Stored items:
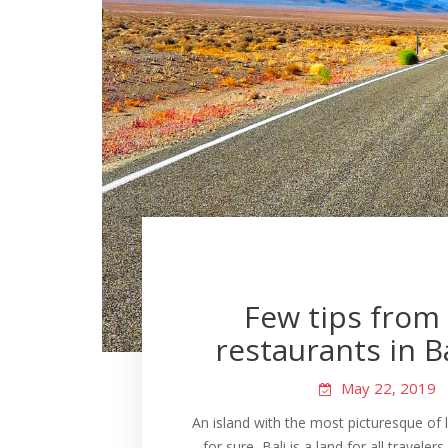
Few tips from 
restaurants in Bal
May 22, 2019
An island with the most picturesque of l
for sure, Bali is a land for all traveler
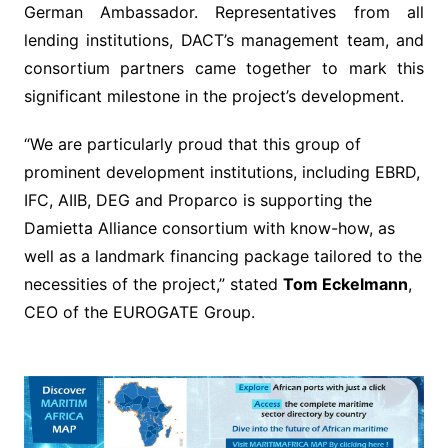
German Ambassador. Representatives from all
lending institutions, DACT’s management team, and
consortium partners came together to mark this
significant milestone in the project’s development.
“We are particularly proud that this group of
prominent development institutions, including EBRD,
IFC, AIIB, DEG and Proparco is supporting the
Damietta Alliance consortium with know-how, as
well as a landmark financing package tailored to the
necessities of the project,” stated
Tom Eckelmann
,
CEO of the EUROGATE Group.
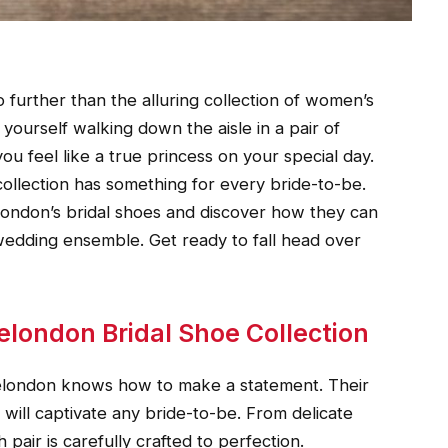
o further than the alluring collection of women’s
 yourself walking down the aisle in a pair of
u feel like a true princess on your special day.
collection has something for every bride-to-be.
london’s bridal shoes and discover how they can
wedding ensemble. Get ready to fall head over
elondon Bridal Shoe Collection
nelondon knows how to make a statement. Their
at will captivate any bride-to-be. From delicate
 pair is carefully crafted to perfection.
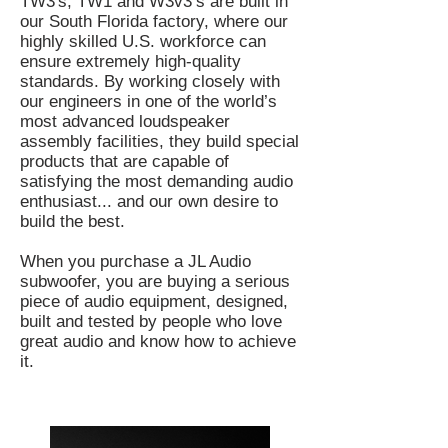
TW3's, TW1 and W3v3’s are built in
our South Florida factory, where our
highly skilled U.S. workforce can
ensure extremely high-quality
standards. By working closely with
our engineers in one of the world’s
most advanced loudspeaker
assembly facilities, they build special
products that are capable of
satisfying the most demanding audio
enthusiast... and our own desire to
build the best.
When you purchase a JL Audio
subwoofer, you are buying a serious
piece of audio equipment, designed,
built and tested by people who love
great audio and know how to achieve
it.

TO-DO ITEM> Copy every one of the lines above word for word, leaving out the pictures.

ANSWER>
Few tips from 
restaurants in Bal
May 22, 2019
An island with the most picturesque of l
for sure, Bali is a land for all traveler
German Ambassador. Representatives from all
lending institutions, DACT’s management team, and
consortium partners came together to mark this
significant milestone in the project’s development.
“We are particularly proud that this group of
prominent development institutions, including EBRD,
IFC, AIIB, DEG and Proparco is supporting the
Damietta Alliance consortium with know-how, as
well as a landmark financing package tailored to the
necessities of the project,” stated
Tom Eckelmann
,
CEO of the EUROGATE Group.
o further than the alluring collection of women’s
 yourself walking down the aisle in a pair of
u feel like a true princess on your special day.
collection has something for every bride-to-be.
london’s bridal shoes and discover how they can
wedding ensemble. Get ready to fall head over
elondon Bridal Shoe Collection
nelondon knows how to make a statement. Their
at will captivate any bride-to-be. From delicate
 pair is carefully crafted to perfection.
TW3's, TW1 and W3v3’s are built in
our South Florida factory, where our
highly skilled U.S. workforce can
ensure extremely high-quality
standards. By working closely with
our engineers in one of the world’s
most advanced loudspeaker
assembly facilities, they build special
products that are capable of
satisfying the most demanding audio
enthusiast... and our own desire to
build the best.
When you purchase a JL Audio
subwoofer, you are buying a serious
piece of audio equipment, designed,
built and tested by people who love
great audio and know how to achieve
it.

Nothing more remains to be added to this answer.